University Clinic of Respiratory and Allergic Diseases Colnik, Colnik, Slovenia.
Respir Med. 2011 Oct;105 Suppl 1:S60-6. doi: 10.1016/S0954-6111(11)70013-0.
Poor communication of drug therapy at care interface often results in medication errors and adverse drug events. Medication reconciliation has been introduced as a measure to improve continuity of patient care. The aim of this cross-sectional observational study was to evaluate the need for medication reconciliation.
Comprehensive information on pre-admission therapy was obtained by a research pharmacist for adult medical patients, admitted to a teaching hospital, specialised in pulmonary and allergic diseases, in Slovenia. This information was compared with the in-patient and discharge therapies to identify unintentional discrepancies (medication errors) whose clinical significance was determined by an expert panel reaching consensus.

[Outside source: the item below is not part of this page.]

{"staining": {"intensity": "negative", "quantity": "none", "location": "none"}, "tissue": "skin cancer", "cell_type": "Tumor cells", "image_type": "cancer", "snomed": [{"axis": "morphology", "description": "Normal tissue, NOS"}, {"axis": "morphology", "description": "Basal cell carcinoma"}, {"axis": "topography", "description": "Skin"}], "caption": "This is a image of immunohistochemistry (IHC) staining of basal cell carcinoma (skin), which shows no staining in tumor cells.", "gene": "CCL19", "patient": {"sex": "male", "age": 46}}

Most of the included 101 patients were elderly (median age: 73 years) who had multiple medications. Among their in-patient drugs (880), few discrepancies were a medication error (54/654), half of which were judged to be clinically important. A higher rate was observed in the discharge drug therapy (747): 369 of the identified discrepancies (566) were a medication error, over half of which were judged as clinically important. A greater number of pre-admission drugs, poorly taken medication histories and a greater number of medication errors in in-patient therapy predisposed patients to clinically important medication errors in discharge therapy.
This study provided evidence in a small sample of patients on the discontinuity of drug therapy at patient discharge in a hospital in Slovenia and its implications for patient care. To ensure continuity and safety of patient care, medication reconciliation should be implemented throughout a patient's hospital stay.
在医护交接界面,药物治疗信息沟通不畅通常会导致用药错误和药物不良事件。药物重整已被引入作为提高患者护理连续性的一项措施。本横断面观察性研究的目的是评估药物重整的必要性。
研究药剂师为入住斯洛文尼亚一家专门治疗肺部和过敏疾病的教学医院的成年内科患者全面获取入院前的治疗信息。将这些信息与住院和出院治疗进行比较,以确定无意识的差异(用药错误),并由专家小组达成共识确定其临床意义。
纳入的 101 名患者大多数为老年人(中位数年龄:73 岁),他们服用多种药物。在他们的住院药物(880 种)中,少数差异是用药错误(54/654),其中一半被认为具有临床意义。在出院药物治疗中观察到更高的比例(747):369 个已确定的差异中有 369 个(566)是用药错误,其中超过一半被认为具有临床意义。更多的入院前药物、用药史记录不佳以及住院治疗中的更多用药错误使患者更容易在出院治疗中发生具有临床意义的用药错误。
本研究在斯洛文尼亚一家医院的小样本患者中提供了关于患者出院时药物治疗不连续及其对患者护理影响的证据。为确保患者护理的连续性和安全性,应在患者住院期间实施药物重整。